You know, elevators are inspected quite often and a lot of them have the inspection certificates posted. When you get into an elevator you'll see the last date that it was inspected and supposedly proven safe. It stands to reason that people would require that sort of scrutiny in order to get in an elevator, being that if something were to go wrong, they would be falling however much distance it is from the floor that they live on to the ground.
Emergency rooms, and the hospitals they are attached to, are required to maintain a certain level of cleanliness and sterility. Doctors and nurses are certified and approved to do their jobs. Those standards were quite sufficient for many years in order to assure that people wouldn't be harmed when they pay for and use the services provided by the hospital.

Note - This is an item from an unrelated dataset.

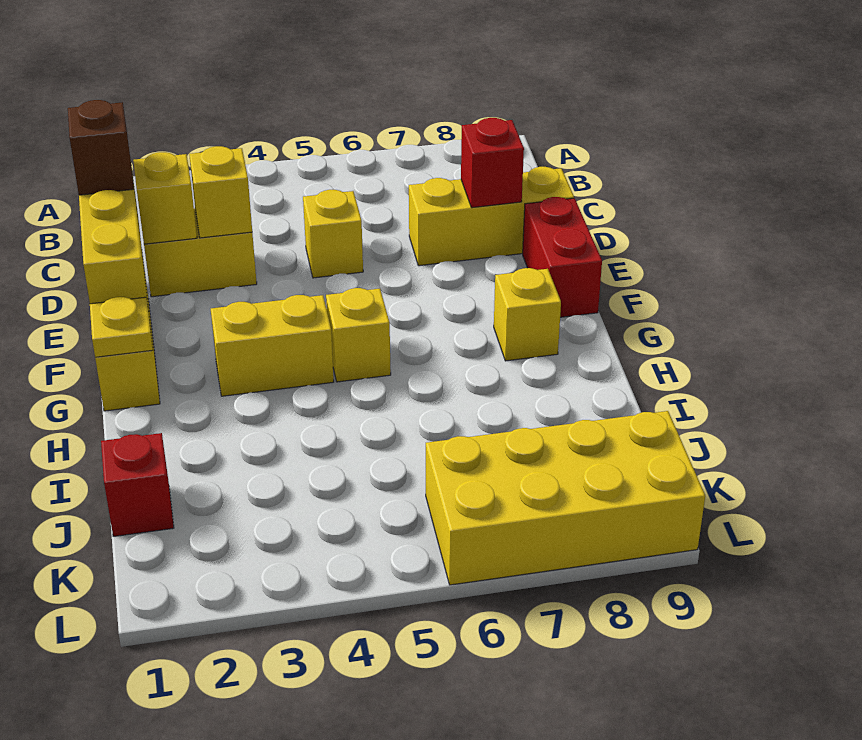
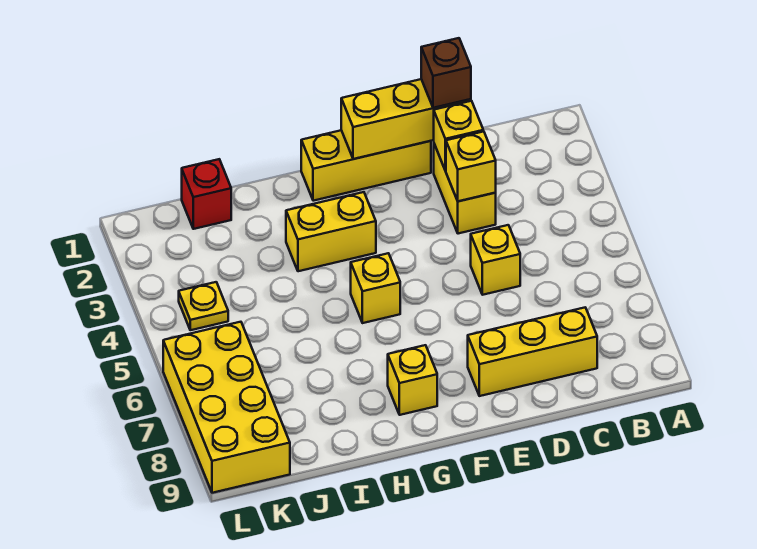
yellow brick D7:D9 level 1 -> yellow brick C8:E8 level 1
red brick D8 level 2 -> none
red brick E9:F9 level 1 -> none
yellow plate G1 level 2 -> yellow plate K4 level 1
yellow brick G3:G4 level 1 -> yellow brick G3:H3 level 1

If the safety checks that are performed on elevators were to somehow begin to fail, I mean if elevators began to fall on a regular basis, then something would need to be done about the standards that were set a long time ago. If not, people would not be able to use elevators with any assurance of their safety.
As far as hospitals go, they still use alcohol and sterilization procedures on all their equipment, but something else has failed as of about 4 or 5 years ago. Doctors have failed to uphold their oaths to "above all else, do no harm" and have taken bonus money to inject as many people as possible without checking if that injection might do harm of some sort. I think they are going by a different oath, a hypocritical oath. Medical system has fallen like an elevator that fails. It is no longer safe to enter a hospital and receive any kind of treatment there. Doing so is like entering an elevator that doesn't employ all of the components that make it safe.

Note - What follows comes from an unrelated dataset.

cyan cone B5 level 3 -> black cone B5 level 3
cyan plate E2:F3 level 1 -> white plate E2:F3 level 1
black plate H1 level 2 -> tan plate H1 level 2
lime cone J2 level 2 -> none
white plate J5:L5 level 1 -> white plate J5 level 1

The CDC recently updated their guidance telling people that miocarditis is a side effect of the injections. That organization exists to warn us, and to regulate whether something is or is not safe. In this case, they are 6 billion injections too late! We need to find a new adage to describe slow. "A snail's pace" describes the speed of light compared to how slow the CDC has been in doing their job.
The good news is that we now have a good idea of who we cannot trust. The problem is we do not have anything with which to replace hospitals, news organizations, and the government itself. Each of those is its own poison pill, each with its own strain of venom that people are unwilling to refuse.
Trust is something that is hard fought and easily broken. The saying is true on an individual level. It is easy to cut one person out of your life when they mislead you and then take all you have. It is not so easy to do that at scale. The population cannot adapt or accept that such a holocaust has occurred. They continue refusing to recognize, at a societal level, that the very institutions we relied on have been trying to kill us. Some doctors were deceived, others blinded by the bonus checks, and still others were on a quest to silence, fire, and discredit those who did their homework.
If I am ever in an accident, the last thing I want people to do is call an ambulance! I know where that vehicle takes people. Like the Hotel California, you can check in, but you can never leave, at least not healthy or happy.
It has all been a conspiracy and there is nothing theoretical about it.